Jelang Muktamar ke-34, Keluarga Keturunan Pendiri NU Adakan Pertemuan

Jelang Muktamar ke-34 Nahdlatul Ulama (NU), keluarga keturunan pendiri NU atau Dzurriyah Muassis, mengadakan pertemuan khusus di Rumah Pengasuh Ponpes Tebuireng, Jombang, Jawa Timur.

oleh Liputan6.com diperbarui 02 Des 2021, 20:29 WIB
Jelang Muktamar ke-34, Keluarga Keturunan Pendiri NU Adakan Pertemuan. (Liputan6.com/Istimewa)

Liputan6.com, Jakarta - Jelang Muktamar ke-34 Nahdlatul Ulama (NU), keluarga keturunan pendiri NU atau Dzurriyah Muassis, mengadakan pertemuan khusus di Rumah Pengasuh Ponpes Tebuireng, Jombang, Jawa Timur pada Rabu malam 1 Desember 2021.

Pertemuan tersebut dihadiri masing-masing wakil keluarga pendiri NU untuk meredakan ketegangan di internal NU, terutama di kalangan Pengurus Besar Nahdlatul Ulama (PBNU). Ketegangan saat ini dianggap bisa menjurus ke perpecahan jika tidak segera diredakan.

Saat ini, dinamika menjelang Muktamar ke-34 NU bergerak sangat dinamis.
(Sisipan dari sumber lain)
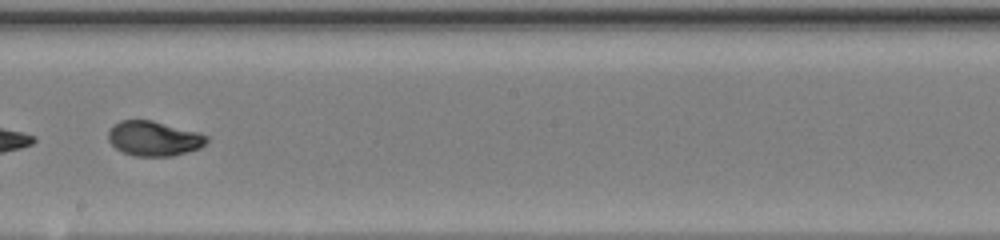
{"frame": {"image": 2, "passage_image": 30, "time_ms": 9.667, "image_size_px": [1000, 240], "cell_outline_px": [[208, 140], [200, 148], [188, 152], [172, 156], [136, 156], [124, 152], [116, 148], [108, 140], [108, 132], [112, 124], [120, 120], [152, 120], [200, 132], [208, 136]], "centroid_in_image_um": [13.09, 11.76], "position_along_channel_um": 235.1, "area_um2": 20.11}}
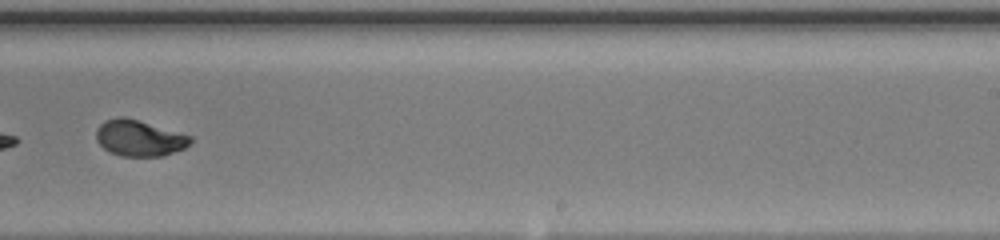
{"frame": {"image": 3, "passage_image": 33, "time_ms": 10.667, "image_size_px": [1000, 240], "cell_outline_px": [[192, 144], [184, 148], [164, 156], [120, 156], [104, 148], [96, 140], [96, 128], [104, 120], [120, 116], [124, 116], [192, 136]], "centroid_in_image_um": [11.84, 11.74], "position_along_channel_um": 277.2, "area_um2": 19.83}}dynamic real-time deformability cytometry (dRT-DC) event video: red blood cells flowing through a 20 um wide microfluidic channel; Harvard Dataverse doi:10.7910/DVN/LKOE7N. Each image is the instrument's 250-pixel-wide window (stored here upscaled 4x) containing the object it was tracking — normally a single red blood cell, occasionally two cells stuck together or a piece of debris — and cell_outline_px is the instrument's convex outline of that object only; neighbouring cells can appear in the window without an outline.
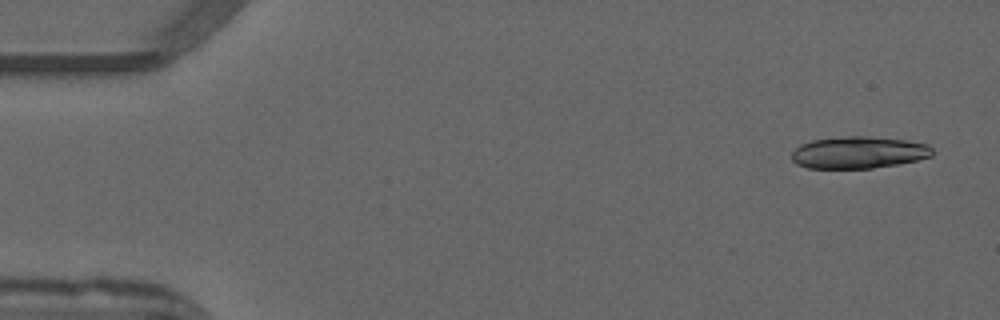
{"species": "common noctule bat (a hibernating species)", "species_latin": "Nyctalus noctula", "temperature_condition": "warm", "stored_images_in_passage": 51, "segment_of_instrument_passage": [1, 2], "camera_frame_rate_fps": 3000, "um_per_image_px": 0.085, "animal": {"sex": "male", "forearm_length_mm": 52.5}, "frame": {"image": 1, "passage_image": 2, "time_ms": 0.333, "image_size_px": [1000, 320], "cell_outline_px": [[932, 156], [916, 160], [896, 164], [872, 168], [808, 168], [796, 164], [792, 160], [792, 152], [800, 144], [812, 140], [848, 136], [868, 136], [904, 140], [928, 144], [932, 148]], "centroid_in_image_um": [72.96, 12.96], "position_along_channel_um": 12.0, "area_um2": 26.07}}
Munculnya ketegangan tersebut bermula dengan munculnya nama-nama calon Rais Am dan Ketua Tanfidziyah yang mengatasnamakan PWNU.

Kemudian ditambah adanya surat perintah agar pelaksanaan Muktamar NU ke-34 dipercepat, yang ditandatangani langsung Penjabat (Pj.) Rais Am KH. Miftahul Akhyar.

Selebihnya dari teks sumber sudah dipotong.